*** TEXT ***

The ASP was a reworked Smith & Wesson Model 39 or 39-2, employing a shortened slide, a fixed bushing (in lieu of the Smith & Wesson designed collet bushing); the unique Guttersnipe sight system, clear Lexan grip-panels, a fully ramped and throated shortened barrel, and a smoothed and radiused profile to ensure no risk of snagging on the draw.

The fixed bushing was tightly fitted to the shortened barrel and dry-lubricated by durable Teflon-S, which was applied to all components of the pistol, except for the clear Lexan grip panels. The unique sighting system, referred to as the "Guttersnipe", was a narrowing U-channel with fluorescent yellow panels that would form three triangles, all pointed at the target when the sight was properly aligned.

Checkering was kept to a minimum, and reserved for the frontstrap and backstrap, as opposed to the grip panels, which were smooth to prevent the drawing hand from catching prematurely on draw, thereby minimizing the risk of any misalignment of the pistol during presentation, aiming, and firing.

The ASP was made in either right-handed, or left-handed models, as the extended trigger guard (which included a recurved hook for the index finger of the supporting hand, one of the earliest known instances of such a feature) was cut away on the side of the strong-sided hand (which would depend on the handedness of the individual using the pistol).

Included with the gun was a patented double magazine pouch which used a magnet to hold the spare magazines in place. The cost for the complete ASP modification package on a customer-supplied handgun was $475, and was done by a subsidiary company, Armament Systems and Procedures, Inc.

*** End of TEXT ***
*** MATERIAL SHOWN ***

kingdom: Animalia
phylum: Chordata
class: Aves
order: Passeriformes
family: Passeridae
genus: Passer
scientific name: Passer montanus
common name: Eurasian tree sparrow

*** End of MATERIAL SHOWN ***
*** MATERIAL SHOWN ***

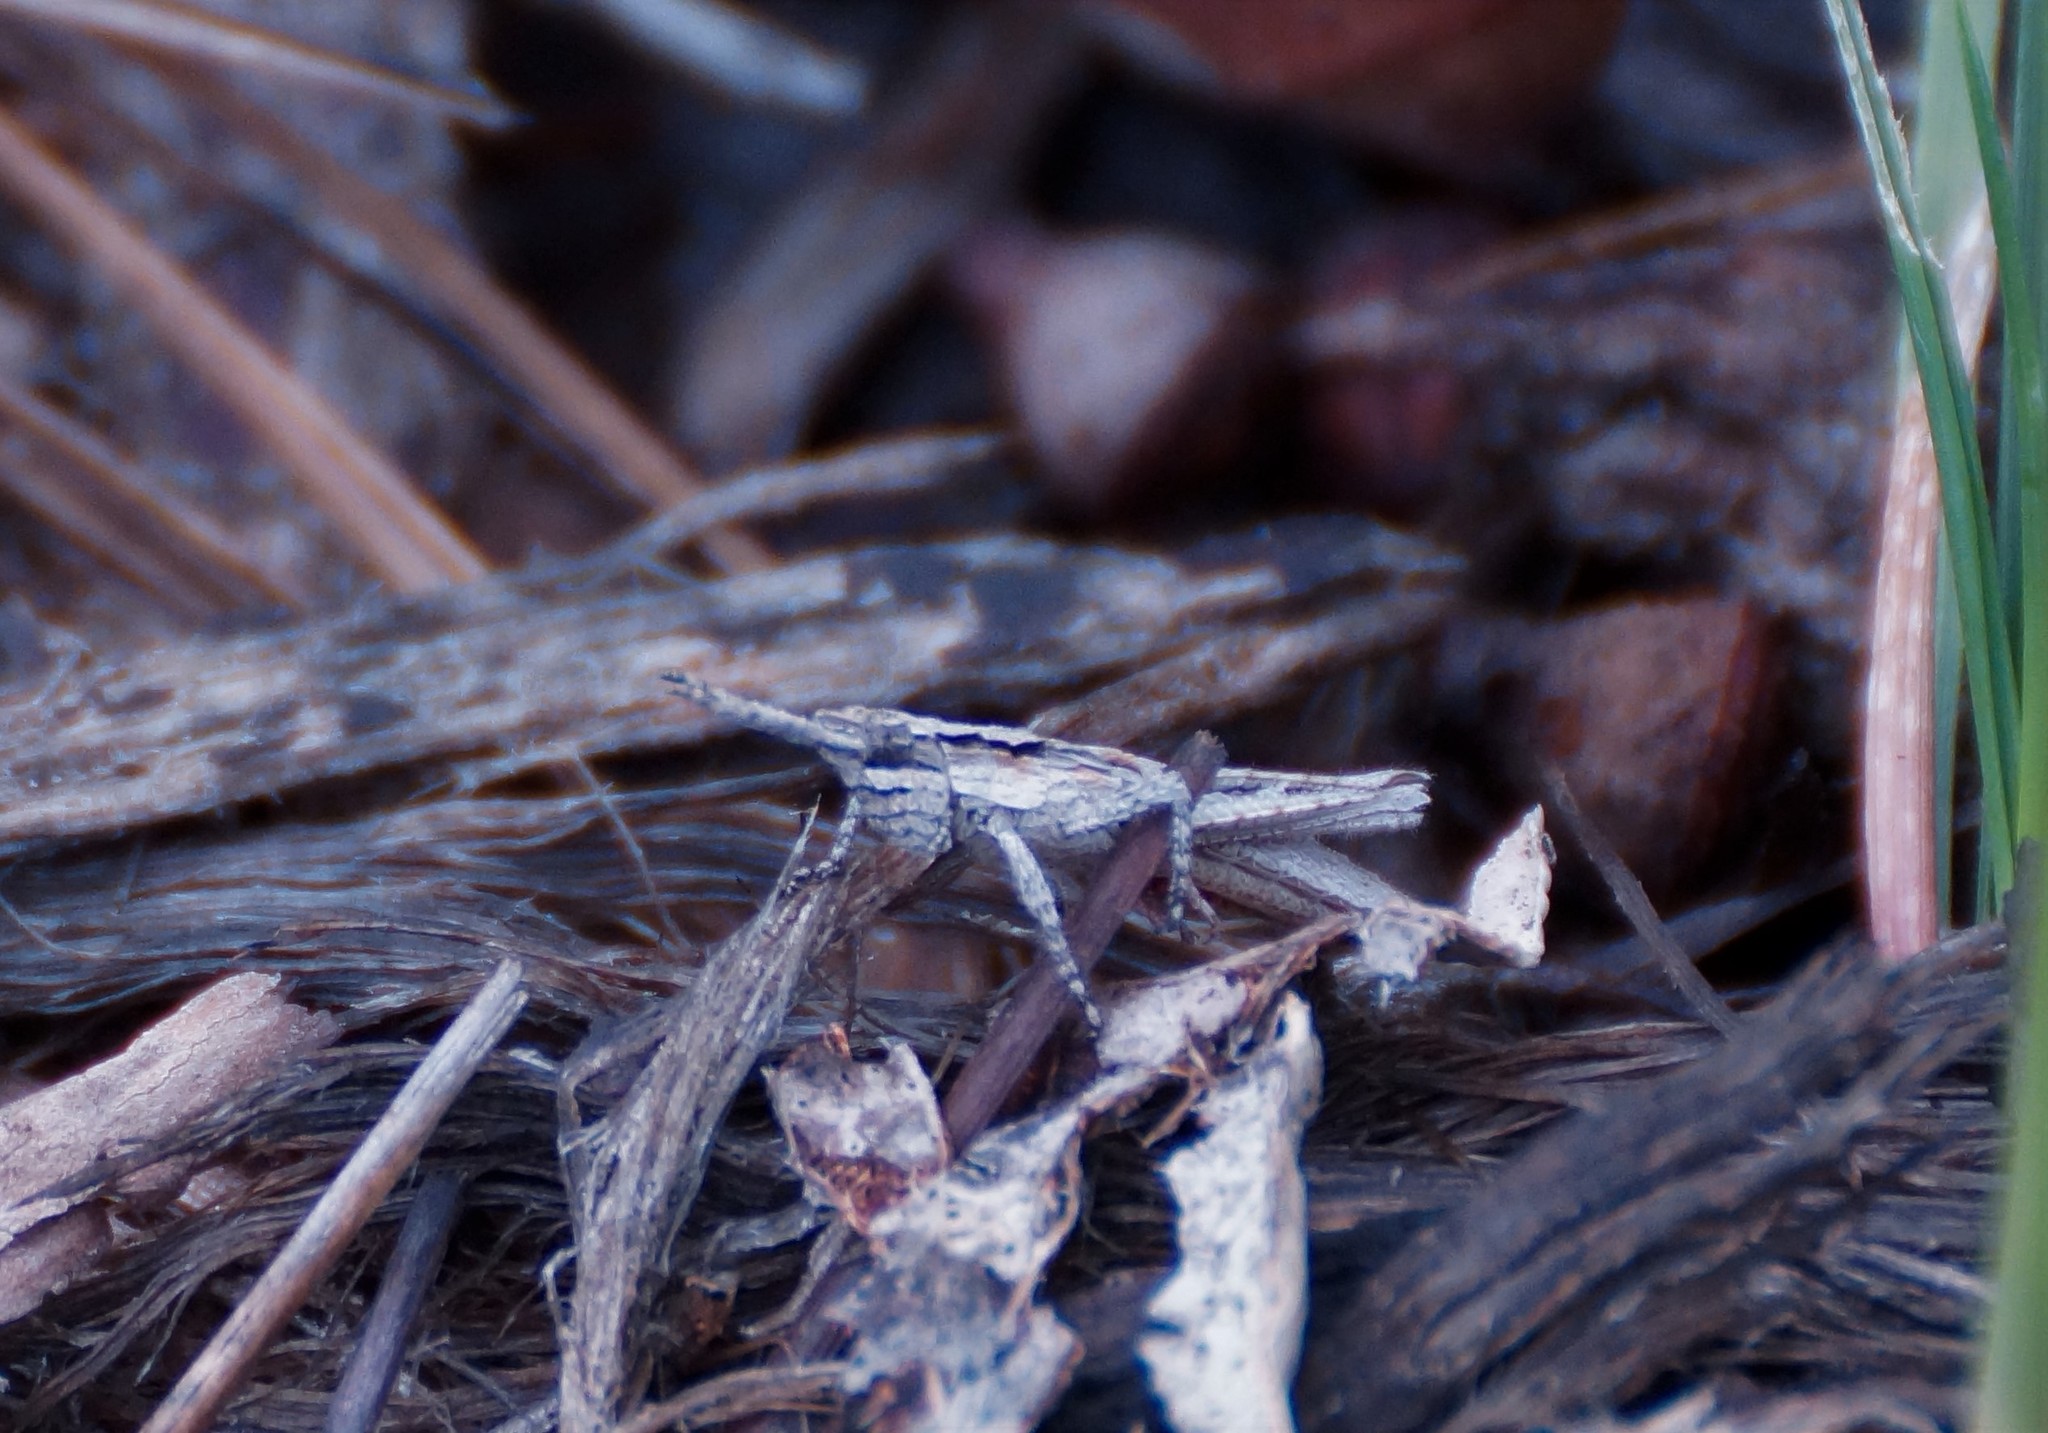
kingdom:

*** End of MATERIAL SHOWN ***

ASSIGNMENT A -
Copy the passage on the ASP pistol from "The ASP was made" up to and including "using the pistol).".
ASSIGNMENT B -
Answer these questions using the passage on the ASP pistol:
(i) What dry-lubricated the fixed bushing?
(ii) Which parts of the pistol had checkering?
(iii) How much did the complete ASP modification package cost on a customer-supplied handgun?
ASSIGNMENT C -
Continue the passage on the ASP pistol from its last sentence.

ANSWER A -
The ASP was made in either right-handed, or left-handed models, as the extended trigger guard (which included a recurved hook for the index finger of the supporting hand, one of the earliest known instances of such a feature) was cut away on the side of the strong-sided hand (which would depend on the handedness of the individual using the pistol).

ANSWER B -
(i) Teflon-S
(ii) The frontstrap and the backstrap
(iii) $475

ANSWER C -
Production of holsters and magazine carriers for the ASP were contracted out to Ken Null, who still produces those designs. Theodore ceased production of the ASP in 1987.

==Devel pistol==
In 1976, a gunsmith from Cleveland, Ohio named Charles Kelsey ordered an ASP pistol, but never received one. His experience led him to develop an improved version of the ASP. Working with firearms instructor Ken Hackathorn, he developed the Devel pistol.

The wood grips featured a clear Lexan insert, allowing the shooter a visual account of the number of rounds in the magazine. The pistols were coated in an electroless nickel finish and featured traditional sights. Kelsey sent a sample gun to Smith & Wesson, for a factory agreement to produce these pistols on a large scale. An agreement was never reached, yet several of Kelsey's improvements were incorporated into the S&W 3913.
==In popular culture==
Novelist John Gardner, successor of Ian Fleming as author of the James Bond novels, chose the ASP as the main weapon used by James Bond for the remainder of the continuation novels. The weapon also serves as Bond's sidearm in the 1989 comic book Permission to Die.

The ASP pistol is a usable weapon in Call of Duty: Black Ops.